Washington is in confidential discussions about adding countries to NATO’s nuclear-sharing arrangement, the Financial Times reported on June 2, 2026, in a move that comes as France’s own European deterrence initiative gathers momentum.
According to the FT, the talks concern the possible extension of NATO’s dual-capable aircraft, or DCA, mission to countries beyond the current participants. Poland and some Baltic states are among the countries showing interest, although no agreement is imminent.
The timing is hardly coincidental. On March 2, 2026, French President Emmanuel Macron used a speech at the Île Longue submarine base to outline the most substantial shift in France’s nuclear doctrine in decades.
Macron proposed that allied countries participate in deterrence discussions and exercises and potentially host French Rafale B fighters capable of carrying nuclear weapons during a crisis. The French president would retain sole authority over any nuclear strike.
Eight countries entered the French framework immediately, including Germany, Poland, the Netherlands, and Belgium, all of which are current or aspiring participants in the US-led nuclear-sharing system.
The French initiative is built around a deliberate constraint. Extending forward deterrence to its full nuclear dimension imposes strict requirements on host nations for security, protected communications and force protection.
But it does not require them to procure or certify specific aircraft. France would deploy its own Rafale B fighters, which carry the ASMP-A nuclear cruise missile. The nuclear trigger and the delivery platform both remain French.
Candidates to extended nuclear deterrence

Notably absent from Macron’s initial list of partners were Finland, the Baltic states and Norway, with those front-line nations described at the time as following the debate closely.
On May 27, 2026, Norway officially joined the fray during Norwegian Prime Minister Jonas Gahr Støre’s visit to Paris, becoming the first country to do so since the Île Longue speech.
Finland still sits in that grey zone. Helsinki has not been a traditional participant in NATO nuclear sharing, but it has signaled interest in closer discussions around European nuclear deterrence.
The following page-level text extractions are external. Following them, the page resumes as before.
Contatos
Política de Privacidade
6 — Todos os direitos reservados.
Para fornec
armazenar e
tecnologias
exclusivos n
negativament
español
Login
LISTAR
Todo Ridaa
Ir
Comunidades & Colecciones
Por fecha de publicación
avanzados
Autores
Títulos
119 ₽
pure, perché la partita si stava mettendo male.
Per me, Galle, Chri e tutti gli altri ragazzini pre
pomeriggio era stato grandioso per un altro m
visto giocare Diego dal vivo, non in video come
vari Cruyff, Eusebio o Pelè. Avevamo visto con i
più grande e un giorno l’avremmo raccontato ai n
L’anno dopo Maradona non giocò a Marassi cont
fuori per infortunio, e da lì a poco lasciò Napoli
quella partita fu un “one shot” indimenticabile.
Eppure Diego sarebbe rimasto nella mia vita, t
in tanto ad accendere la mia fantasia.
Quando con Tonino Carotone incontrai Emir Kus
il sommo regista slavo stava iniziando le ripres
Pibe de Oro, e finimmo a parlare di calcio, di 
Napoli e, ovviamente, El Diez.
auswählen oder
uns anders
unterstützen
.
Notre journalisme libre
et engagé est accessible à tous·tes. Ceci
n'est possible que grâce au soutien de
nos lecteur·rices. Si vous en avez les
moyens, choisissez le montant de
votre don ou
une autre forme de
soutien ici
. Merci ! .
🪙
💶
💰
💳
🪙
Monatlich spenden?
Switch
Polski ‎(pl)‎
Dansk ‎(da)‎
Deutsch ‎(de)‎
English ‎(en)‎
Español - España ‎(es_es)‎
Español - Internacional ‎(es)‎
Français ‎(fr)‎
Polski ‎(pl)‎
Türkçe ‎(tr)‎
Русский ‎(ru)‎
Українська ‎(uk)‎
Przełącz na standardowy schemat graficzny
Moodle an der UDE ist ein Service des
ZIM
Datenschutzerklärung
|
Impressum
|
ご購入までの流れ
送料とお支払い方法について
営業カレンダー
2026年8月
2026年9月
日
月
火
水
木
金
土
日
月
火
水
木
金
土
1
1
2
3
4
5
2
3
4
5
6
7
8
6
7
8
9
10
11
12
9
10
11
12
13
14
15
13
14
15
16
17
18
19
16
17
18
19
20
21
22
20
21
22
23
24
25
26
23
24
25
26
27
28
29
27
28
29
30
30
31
On March 5, 2026, the Finnish government announced plans to amend the country’s 1987 Nuclear Energy Act, which currently prohibits the import, manufacture, possession and detonation of nuclear explosives on Finnish territory. Defense Minister Antti Häkkänen said the change was needed for Finland to fully exercise its role inside NATO’s deterrence and collective defense system.
With its future F-35A fleet, Finland is one of the countries that could be drawn either toward France’s forward-deterrence dialogue or the more traditional US-led nuclear-sharing track.
Poland occupies a similarly ambiguous position. Before Macron’s speech, Warsaw had shown the strongest interest in joining the US nuclear-sharing arrangement as a host nation. In March 2025, then-President Andrzej Duda publicly called for US nuclear weapons to be stationed on Polish soil. Duda said he saw no contradiction between US nuclear sharing and closer deterrence cooperation with France, describing the two tracks as “neither contradictory nor mutually exclusive.”
Poland’s first three F-35A Husarz fighters arrived on May 22, 2026, giving Warsaw a future aircraft fleet that could be aligned with the DCA mission if that political path is pursued.
The F-35 question

Since the end of the Cold War, NATO’s nuclear-sharing mission has centered on the US B61 gravity bomb and required participating allies to field aircraft certified to carry the weapon. Over time, that role has involved several platforms, including the F-16 and, most notably, the non-US-designed Panavia Tornado.
Germany considered having the Eurofighter Typhoon certified as a successor, but the combined timeline for certification and the retirement of its aging Tornado fleet risked creating a capability gap. Berlin therefore selected the F-35A for the nuclear-sharing mission.
Today, the F-35A is the only DCA aircraft currently in production for NATO’s nuclear-sharing role.
France’s framework competes with that dynamic. By offering European deterrence participation without an aircraft procurement requirement, it gives allies a route into nuclear reassurance that does not automatically run through the F-35 program.
The FT report suggests Washington may now be looking for an answer in kind. If the discussions move forward, the result could be a more flexible version of nuclear sharing, closer in shape to France’s forward deterrence concept: US nuclear-capable aircraft operating from allied soil, but without the same immediate host-nation procurement requirement.